They taught me perfection was smooth edges, quiet cracks, no proof you ever fell. Life laughed at that lesson. Because if you live life long enough, really live, there will be good days that feel like sunlight hugging your chest, and bad days that feel like gravity calling collect.
They’ll hand you clichés like prescriptions: What doesn’t kill you makes you stronger. Turn lemons into lemonade. Exercise your demons. But nobody tells you about the sound of breaking when it’s you. The slow fractures. The moments you split trust from hope, love from belief, and watch pieces of yourself hit the floor.
Kintsugi. The art of not hiding the damage. The courage to pick up the pieces without pretending they didn’t hurt. Rearview mirror only. I acknowledge the past, I don’t live there. I keep moving forward with cracked wisdom in my stride.
Life leaves scars. Sometimes on the skin. Most times on the spirit. And no matter the scar, don’t cover it. Don’t soften it. Don’t paint over truth to make someone else comfortable.
Be transparent. Be vulnerable. Be honest. Be genuine. I put gold in my scars… at least silver. No band-aids needed. These marks aren’t wounds anymore, they’re upgrades. Blueprints. Proof of pressure survived. Diamond.

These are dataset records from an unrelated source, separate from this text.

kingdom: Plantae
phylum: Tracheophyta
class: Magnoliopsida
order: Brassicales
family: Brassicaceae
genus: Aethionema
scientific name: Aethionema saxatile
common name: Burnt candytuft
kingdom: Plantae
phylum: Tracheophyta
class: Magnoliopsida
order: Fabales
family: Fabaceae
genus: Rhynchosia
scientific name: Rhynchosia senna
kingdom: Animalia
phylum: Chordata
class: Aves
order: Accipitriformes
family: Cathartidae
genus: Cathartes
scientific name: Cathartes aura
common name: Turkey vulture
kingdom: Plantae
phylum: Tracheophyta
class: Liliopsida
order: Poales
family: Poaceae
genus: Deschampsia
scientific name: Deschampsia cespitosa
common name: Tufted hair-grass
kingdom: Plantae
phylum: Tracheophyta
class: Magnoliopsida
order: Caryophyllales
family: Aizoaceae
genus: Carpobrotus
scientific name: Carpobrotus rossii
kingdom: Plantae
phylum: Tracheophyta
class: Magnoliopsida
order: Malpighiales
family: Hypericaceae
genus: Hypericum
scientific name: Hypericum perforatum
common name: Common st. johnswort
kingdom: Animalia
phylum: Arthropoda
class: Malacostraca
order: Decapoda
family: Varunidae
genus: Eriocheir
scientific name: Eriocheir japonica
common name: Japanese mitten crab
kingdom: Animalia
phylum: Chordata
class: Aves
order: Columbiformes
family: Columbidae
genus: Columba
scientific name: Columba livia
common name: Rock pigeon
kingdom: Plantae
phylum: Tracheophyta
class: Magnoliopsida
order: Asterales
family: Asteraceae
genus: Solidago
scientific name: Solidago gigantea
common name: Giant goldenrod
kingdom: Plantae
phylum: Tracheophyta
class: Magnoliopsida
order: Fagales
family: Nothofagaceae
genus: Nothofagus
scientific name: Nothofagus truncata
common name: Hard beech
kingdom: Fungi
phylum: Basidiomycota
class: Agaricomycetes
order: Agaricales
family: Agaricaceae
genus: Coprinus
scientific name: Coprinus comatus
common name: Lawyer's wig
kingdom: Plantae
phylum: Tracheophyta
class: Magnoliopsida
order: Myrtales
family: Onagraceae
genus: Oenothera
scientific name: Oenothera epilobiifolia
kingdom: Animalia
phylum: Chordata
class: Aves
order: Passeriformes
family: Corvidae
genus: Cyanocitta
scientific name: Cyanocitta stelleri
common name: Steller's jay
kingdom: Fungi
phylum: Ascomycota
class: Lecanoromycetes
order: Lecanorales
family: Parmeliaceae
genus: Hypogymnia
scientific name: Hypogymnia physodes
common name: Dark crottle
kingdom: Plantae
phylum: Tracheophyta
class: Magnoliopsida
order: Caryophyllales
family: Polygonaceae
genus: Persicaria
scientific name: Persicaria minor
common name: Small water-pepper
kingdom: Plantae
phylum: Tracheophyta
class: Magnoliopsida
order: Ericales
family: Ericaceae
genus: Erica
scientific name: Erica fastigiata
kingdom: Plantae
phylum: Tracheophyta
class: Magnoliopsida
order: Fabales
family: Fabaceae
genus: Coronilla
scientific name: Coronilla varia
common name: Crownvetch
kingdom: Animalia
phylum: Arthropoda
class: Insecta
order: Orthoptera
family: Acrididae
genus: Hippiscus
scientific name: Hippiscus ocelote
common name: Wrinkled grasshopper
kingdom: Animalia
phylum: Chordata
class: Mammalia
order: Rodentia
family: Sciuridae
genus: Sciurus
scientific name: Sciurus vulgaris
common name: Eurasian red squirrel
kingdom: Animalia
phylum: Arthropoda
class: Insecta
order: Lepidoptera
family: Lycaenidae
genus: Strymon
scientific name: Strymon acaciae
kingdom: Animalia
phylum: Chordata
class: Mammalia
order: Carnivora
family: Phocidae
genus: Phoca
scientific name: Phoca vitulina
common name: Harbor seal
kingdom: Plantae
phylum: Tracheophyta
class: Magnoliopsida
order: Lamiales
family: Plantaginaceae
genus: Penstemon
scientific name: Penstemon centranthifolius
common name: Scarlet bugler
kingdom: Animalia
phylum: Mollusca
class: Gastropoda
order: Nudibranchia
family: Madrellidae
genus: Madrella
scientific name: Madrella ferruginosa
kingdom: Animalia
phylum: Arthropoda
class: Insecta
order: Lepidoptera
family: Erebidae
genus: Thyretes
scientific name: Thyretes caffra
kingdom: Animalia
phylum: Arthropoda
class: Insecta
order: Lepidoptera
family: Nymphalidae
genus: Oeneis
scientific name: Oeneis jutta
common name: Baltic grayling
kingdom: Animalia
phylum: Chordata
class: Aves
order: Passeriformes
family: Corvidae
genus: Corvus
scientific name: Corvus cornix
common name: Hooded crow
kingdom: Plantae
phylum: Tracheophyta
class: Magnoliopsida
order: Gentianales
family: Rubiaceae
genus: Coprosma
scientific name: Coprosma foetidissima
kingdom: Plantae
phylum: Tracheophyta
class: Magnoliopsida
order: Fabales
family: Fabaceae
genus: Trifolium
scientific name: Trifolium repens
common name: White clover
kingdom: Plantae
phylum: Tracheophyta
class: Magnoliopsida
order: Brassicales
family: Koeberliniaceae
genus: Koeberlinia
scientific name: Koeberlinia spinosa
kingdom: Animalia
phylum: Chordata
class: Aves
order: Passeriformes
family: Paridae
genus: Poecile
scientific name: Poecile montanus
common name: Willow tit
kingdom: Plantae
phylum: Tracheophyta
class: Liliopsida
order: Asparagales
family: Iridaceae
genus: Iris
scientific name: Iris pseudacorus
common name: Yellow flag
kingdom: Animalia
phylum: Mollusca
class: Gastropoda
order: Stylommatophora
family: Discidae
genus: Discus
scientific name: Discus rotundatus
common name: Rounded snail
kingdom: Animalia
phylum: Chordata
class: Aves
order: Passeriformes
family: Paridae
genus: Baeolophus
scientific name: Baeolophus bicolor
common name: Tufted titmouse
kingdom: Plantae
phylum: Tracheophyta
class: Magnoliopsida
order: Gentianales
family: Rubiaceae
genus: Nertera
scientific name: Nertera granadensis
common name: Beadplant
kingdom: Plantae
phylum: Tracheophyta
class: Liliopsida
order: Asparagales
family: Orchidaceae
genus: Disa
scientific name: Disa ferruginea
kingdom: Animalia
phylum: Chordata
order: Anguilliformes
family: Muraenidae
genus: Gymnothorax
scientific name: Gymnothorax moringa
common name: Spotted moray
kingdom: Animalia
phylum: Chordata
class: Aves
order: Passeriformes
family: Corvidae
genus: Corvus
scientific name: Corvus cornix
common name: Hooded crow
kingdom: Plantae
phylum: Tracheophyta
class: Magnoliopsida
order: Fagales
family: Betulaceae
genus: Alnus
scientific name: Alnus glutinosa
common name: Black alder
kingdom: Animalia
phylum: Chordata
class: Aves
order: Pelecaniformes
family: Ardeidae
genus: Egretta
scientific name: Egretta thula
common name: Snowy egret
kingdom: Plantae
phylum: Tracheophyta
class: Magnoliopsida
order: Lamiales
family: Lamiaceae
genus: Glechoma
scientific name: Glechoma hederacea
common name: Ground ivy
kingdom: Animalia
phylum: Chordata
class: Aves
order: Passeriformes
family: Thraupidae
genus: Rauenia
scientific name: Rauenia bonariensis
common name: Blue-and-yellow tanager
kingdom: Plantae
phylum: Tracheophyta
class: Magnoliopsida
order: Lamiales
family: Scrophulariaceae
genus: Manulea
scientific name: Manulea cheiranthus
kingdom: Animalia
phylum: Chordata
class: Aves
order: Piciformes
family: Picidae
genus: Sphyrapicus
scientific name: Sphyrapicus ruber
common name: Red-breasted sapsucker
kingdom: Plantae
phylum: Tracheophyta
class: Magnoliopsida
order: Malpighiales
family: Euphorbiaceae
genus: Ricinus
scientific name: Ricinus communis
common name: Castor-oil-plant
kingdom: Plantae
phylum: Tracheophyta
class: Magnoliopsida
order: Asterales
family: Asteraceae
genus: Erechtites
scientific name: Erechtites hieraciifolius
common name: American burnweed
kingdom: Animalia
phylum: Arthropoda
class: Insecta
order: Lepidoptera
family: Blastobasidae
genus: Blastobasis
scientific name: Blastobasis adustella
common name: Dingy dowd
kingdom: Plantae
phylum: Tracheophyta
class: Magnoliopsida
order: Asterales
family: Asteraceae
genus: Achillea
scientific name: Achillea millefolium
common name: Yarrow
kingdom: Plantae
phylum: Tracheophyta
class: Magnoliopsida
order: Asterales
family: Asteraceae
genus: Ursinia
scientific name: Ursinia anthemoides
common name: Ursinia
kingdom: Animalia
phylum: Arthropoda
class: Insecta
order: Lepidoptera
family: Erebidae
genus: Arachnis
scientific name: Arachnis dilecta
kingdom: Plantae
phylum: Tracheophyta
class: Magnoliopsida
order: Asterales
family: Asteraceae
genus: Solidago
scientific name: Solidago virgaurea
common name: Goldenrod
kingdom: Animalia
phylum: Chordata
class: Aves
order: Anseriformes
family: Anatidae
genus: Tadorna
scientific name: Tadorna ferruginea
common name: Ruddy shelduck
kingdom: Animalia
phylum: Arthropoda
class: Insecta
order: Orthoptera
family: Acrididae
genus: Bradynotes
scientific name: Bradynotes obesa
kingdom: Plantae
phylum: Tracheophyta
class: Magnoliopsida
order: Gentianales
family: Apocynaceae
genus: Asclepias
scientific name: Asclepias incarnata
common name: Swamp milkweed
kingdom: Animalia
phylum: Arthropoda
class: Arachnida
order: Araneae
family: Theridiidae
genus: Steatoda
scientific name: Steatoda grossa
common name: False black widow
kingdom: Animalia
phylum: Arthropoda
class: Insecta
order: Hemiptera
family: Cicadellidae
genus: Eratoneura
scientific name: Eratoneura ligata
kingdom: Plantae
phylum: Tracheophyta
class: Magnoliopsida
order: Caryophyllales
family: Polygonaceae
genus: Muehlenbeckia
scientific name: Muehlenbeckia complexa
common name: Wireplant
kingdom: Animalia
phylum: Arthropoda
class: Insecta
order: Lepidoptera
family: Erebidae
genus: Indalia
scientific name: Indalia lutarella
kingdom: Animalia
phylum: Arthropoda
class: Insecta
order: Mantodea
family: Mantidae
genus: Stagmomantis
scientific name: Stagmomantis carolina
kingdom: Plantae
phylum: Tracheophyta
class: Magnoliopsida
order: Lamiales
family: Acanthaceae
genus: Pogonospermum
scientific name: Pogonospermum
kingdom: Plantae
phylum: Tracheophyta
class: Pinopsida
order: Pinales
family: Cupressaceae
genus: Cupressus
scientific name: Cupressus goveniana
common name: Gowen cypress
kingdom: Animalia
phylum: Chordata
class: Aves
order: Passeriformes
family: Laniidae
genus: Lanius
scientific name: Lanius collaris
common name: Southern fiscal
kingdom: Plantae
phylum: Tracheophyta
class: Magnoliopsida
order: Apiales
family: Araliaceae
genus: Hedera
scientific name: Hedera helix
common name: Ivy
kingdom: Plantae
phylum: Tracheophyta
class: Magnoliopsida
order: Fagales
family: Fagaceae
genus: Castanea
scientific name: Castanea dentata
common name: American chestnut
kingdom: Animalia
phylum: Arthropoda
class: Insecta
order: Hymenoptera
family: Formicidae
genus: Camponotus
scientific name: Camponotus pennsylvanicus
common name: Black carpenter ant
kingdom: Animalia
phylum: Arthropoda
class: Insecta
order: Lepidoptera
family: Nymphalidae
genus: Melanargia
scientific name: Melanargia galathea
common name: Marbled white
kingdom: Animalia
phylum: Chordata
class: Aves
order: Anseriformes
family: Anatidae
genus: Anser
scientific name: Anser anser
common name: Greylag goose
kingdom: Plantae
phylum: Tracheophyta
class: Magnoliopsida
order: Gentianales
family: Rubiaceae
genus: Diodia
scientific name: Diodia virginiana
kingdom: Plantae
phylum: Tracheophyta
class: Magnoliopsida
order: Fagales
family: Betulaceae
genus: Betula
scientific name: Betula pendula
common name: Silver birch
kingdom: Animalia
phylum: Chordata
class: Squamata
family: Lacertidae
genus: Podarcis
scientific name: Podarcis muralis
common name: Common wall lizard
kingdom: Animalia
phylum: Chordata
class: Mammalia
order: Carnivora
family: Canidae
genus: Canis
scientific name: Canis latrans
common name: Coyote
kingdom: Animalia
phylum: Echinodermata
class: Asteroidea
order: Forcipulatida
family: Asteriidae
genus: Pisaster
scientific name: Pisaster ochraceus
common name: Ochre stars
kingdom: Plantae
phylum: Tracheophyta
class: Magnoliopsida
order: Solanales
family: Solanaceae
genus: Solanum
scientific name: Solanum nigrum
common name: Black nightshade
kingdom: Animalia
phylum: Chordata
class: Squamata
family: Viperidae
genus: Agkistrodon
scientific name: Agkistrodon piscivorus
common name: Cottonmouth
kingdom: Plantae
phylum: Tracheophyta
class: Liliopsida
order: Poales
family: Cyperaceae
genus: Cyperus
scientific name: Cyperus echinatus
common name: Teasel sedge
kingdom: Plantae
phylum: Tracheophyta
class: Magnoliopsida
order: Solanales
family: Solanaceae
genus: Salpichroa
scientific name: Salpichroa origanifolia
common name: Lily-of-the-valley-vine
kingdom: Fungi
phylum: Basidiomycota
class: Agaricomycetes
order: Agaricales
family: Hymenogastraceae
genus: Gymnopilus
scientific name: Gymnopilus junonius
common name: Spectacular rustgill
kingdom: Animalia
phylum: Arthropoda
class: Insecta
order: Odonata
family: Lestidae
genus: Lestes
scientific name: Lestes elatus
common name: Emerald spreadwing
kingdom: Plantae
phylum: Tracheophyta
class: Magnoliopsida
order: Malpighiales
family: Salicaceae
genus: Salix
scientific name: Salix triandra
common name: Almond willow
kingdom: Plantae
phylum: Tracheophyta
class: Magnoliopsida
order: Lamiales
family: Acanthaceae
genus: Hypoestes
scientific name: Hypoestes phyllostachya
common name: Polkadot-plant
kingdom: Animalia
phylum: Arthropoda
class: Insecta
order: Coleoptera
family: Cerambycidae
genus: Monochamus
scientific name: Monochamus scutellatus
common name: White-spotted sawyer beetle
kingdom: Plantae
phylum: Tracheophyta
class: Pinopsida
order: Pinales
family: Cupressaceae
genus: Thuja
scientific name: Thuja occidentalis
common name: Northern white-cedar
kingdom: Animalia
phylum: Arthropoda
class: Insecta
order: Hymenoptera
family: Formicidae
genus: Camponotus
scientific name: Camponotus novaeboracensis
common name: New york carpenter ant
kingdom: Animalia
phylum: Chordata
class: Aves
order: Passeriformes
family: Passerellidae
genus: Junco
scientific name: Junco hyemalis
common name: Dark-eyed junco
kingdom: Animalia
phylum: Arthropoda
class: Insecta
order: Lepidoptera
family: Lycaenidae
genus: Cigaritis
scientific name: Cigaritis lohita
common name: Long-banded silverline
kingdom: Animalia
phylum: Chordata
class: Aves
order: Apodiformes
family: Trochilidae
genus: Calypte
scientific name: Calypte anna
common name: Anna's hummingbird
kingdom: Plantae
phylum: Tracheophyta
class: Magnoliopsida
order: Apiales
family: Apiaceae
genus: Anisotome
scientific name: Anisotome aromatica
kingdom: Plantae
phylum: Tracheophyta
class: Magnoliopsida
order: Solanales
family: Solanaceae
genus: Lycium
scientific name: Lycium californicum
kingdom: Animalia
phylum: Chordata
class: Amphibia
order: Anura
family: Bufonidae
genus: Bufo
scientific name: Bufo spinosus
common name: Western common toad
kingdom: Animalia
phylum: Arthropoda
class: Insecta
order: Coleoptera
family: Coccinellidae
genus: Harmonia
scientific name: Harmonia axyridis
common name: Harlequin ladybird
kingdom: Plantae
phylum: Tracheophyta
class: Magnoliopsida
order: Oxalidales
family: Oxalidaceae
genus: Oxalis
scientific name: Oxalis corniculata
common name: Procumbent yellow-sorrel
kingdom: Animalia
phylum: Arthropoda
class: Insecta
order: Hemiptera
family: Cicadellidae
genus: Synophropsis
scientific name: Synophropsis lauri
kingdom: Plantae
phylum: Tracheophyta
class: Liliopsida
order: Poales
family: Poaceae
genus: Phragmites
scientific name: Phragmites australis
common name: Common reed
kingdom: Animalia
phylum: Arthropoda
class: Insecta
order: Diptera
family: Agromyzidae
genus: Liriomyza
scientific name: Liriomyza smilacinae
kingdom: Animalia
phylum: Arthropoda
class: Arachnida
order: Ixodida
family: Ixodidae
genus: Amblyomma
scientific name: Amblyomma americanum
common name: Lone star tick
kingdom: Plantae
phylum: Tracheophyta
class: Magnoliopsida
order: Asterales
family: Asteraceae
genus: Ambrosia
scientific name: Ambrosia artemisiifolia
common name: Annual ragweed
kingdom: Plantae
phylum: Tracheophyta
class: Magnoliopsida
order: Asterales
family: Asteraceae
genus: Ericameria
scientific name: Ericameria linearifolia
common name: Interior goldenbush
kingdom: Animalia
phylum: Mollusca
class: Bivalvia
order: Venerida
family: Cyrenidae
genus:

I wear my scars like a peacock wears color, loud, intentional, impossible to ignore.
You’ve got reasons and you’ve got excuses. Only one of them heals. There are no wins here. Just temporary losses in this unpredictable game called life. So buckle your seatbelt. Hold on tight. Let your energy vibrate higher. Ride the wave at a different elevation.
Kintsugi. My value can’t be measured after all the pain I’ve endured, some self-inflicted, some directly aimed from others, and some collateral damage from standing too close to broken people while trying to heal myself.
This isn’t a test with answers. This is survival with style.
Kintsugi is transparency. Kintsugi is consistency. Kintsugi is vulnerability. Kintsugi is bravery. Kintsugi is perfect imperfection. Kintsugi is doing the work when you don’t feel like doing it. Choosing healing when bitterness is cheaper.
Kintsugi lies after birth and before death, in the space where we break, repair, and shine anyway. Life.
“I put gold in my scars. These marks aren’t wounds anymore, they’re upgrades.”